In my last blog, I wrote about career politicians. Once in office, they often become some of the most powerful Watchers and Gatekeepers in society. They are frequently the individuals most committed to enforcing their party's ideological narrative and, therefore, the ones we should be most wary of. Their entire working lives are devoted to specific ideological politics, their political beliefs being central to their identity.
Consider, for example, Ed Miliband, who has spent most of his adult life in politics. He is firmly committed to single-mindedly taking the UK further down the Net Zero path, regardless of the cost and the views of others, at a time when the country is already carrying enormous debt following the Covid years. Many respected experts question aspects of current climate projections and policy responses, yet dissenting voices often struggle to gain access to mainstream platforms. In effect, they are prevented from passing through the gate and presenting alternative viewpoints to the public.
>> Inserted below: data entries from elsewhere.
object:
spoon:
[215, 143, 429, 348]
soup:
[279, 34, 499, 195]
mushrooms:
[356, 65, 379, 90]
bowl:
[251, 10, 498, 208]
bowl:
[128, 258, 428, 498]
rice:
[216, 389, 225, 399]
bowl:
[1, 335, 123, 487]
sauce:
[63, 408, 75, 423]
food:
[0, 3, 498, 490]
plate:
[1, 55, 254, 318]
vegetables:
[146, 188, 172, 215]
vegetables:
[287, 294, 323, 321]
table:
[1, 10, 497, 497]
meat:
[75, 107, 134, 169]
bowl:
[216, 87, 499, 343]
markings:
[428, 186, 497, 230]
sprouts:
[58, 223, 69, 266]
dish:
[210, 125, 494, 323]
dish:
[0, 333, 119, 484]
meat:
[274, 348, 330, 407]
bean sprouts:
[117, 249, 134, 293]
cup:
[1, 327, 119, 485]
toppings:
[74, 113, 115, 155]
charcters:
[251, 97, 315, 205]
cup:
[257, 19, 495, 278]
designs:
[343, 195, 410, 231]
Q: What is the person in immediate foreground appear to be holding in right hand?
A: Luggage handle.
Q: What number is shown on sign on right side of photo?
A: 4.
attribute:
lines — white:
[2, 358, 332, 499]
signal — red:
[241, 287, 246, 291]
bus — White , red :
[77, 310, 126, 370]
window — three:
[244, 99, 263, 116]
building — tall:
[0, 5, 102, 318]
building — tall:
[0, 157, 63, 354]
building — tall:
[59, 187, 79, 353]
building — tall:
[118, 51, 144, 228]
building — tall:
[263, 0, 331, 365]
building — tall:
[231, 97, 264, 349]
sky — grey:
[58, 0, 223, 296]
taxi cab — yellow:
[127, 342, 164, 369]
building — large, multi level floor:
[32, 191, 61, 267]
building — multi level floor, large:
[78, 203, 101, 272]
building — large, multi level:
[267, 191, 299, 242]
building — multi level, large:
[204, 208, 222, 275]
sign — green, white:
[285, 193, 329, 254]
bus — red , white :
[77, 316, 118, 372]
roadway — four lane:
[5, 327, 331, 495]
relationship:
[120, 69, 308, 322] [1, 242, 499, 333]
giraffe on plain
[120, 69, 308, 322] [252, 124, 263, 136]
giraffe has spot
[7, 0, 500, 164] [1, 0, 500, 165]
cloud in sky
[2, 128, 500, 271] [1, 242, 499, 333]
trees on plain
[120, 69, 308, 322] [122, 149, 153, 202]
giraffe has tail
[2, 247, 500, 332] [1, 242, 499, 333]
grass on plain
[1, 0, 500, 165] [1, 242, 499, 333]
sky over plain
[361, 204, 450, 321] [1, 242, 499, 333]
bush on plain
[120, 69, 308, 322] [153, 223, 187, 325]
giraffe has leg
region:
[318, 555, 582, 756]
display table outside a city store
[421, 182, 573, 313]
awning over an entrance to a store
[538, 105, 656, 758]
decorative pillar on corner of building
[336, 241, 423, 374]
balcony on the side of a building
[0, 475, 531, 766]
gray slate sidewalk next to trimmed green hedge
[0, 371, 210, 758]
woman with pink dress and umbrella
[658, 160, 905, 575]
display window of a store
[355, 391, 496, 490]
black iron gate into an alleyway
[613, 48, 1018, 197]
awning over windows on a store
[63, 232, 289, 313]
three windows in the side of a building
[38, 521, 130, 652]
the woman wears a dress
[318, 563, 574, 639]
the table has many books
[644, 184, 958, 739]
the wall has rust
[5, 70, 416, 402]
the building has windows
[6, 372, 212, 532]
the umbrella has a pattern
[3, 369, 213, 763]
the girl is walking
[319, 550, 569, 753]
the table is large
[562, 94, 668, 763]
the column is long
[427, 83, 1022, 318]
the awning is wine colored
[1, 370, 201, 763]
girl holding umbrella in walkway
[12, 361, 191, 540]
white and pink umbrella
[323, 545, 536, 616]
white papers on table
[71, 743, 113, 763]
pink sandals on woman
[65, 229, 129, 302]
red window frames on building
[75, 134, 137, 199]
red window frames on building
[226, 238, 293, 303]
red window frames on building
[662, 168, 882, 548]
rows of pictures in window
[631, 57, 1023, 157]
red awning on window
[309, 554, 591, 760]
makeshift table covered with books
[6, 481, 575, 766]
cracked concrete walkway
Control of the information narrative has a profound influence on public opinion and, ultimately, on the parties and individuals people choose to support at the ballot box. This is where the Watchers and the Gatekeepers work most effectively together. The Watchers help identify which opinions are acceptable and which are not; the Gatekeepers determine which voices are given a platform and which are denied one.
For this reason, the role of both the Watchers and the Gatekeepers is vital to a political party's popularity and its ability to remain in power. Those who control access to information, debate, and public visibility wield influence far beyond their formal positions. They help shape not only what people think, but also what they believe is acceptable to think.
The greatest danger arises when the same institutions perform both roles simultaneously—watching, judging, and controlling access. When this occurs, the distinction between oversight and control begins to disappear. The real danger is that the public may no longer be aware of how the boundaries of acceptable debate are being drawn around them.